Data entries:
--

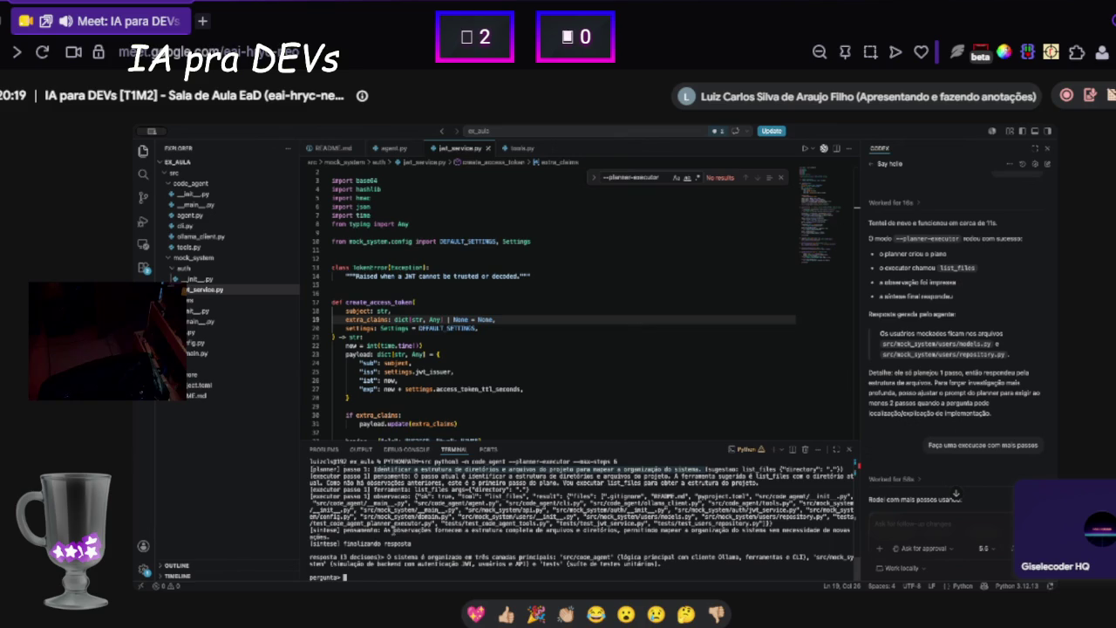
pyautogui.moveTo(335, 543); pyautogui.dragTo(700, 562)
pyautogui.click(639, 553)
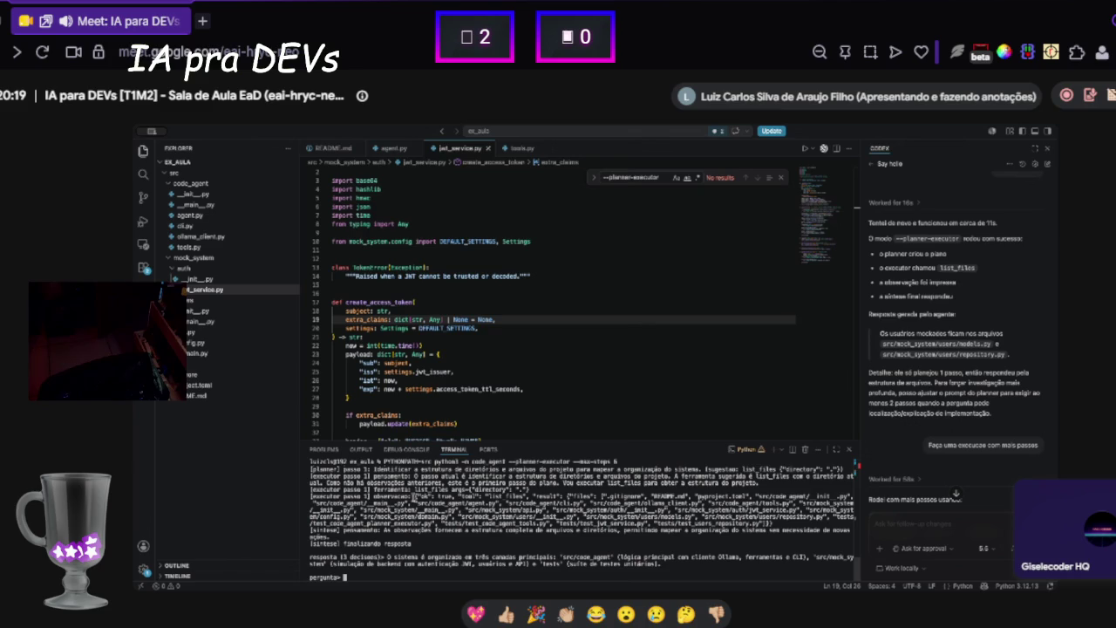
pyautogui.moveTo(411, 493)
pyautogui.mouseDown()
pyautogui.moveTo(795, 511)
pyautogui.moveTo(762, 523)
pyautogui.moveTo(414, 499)
pyautogui.mouseUp()
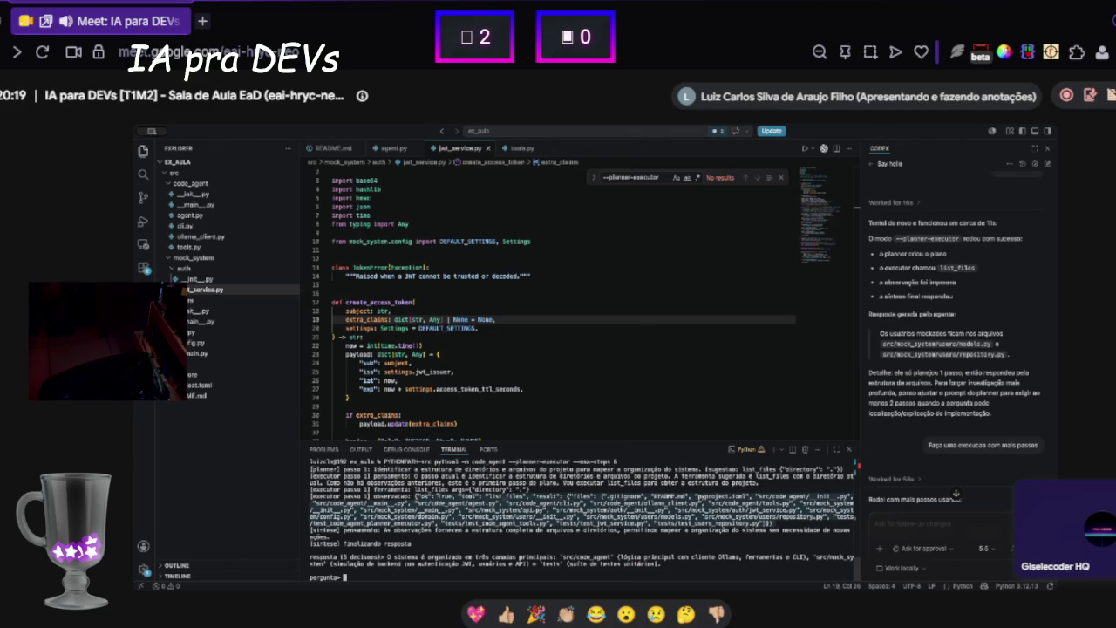
# - Open agent.py and scroll up to line 36 of PLANNER_PROMPT
pyautogui.click(204, 215)
pyautogui.scroll(1, 486, 309)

--

Problem =
All lines from the one containing "pyautogui.moveTo(795, 511)" through the final line of the records are to be retyped exactly; no other lines and no pictures are to be included.

Answer section =
pyautogui.moveTo(795, 511)
pyautogui.moveTo(762, 523)
pyautogui.moveTo(414, 499)
pyautogui.mouseUp()
# - Open agent.py and scroll up to line 36 of PLANNER_PROMPT
pyautogui.click(204, 215)
pyautogui.scroll(1, 486, 309)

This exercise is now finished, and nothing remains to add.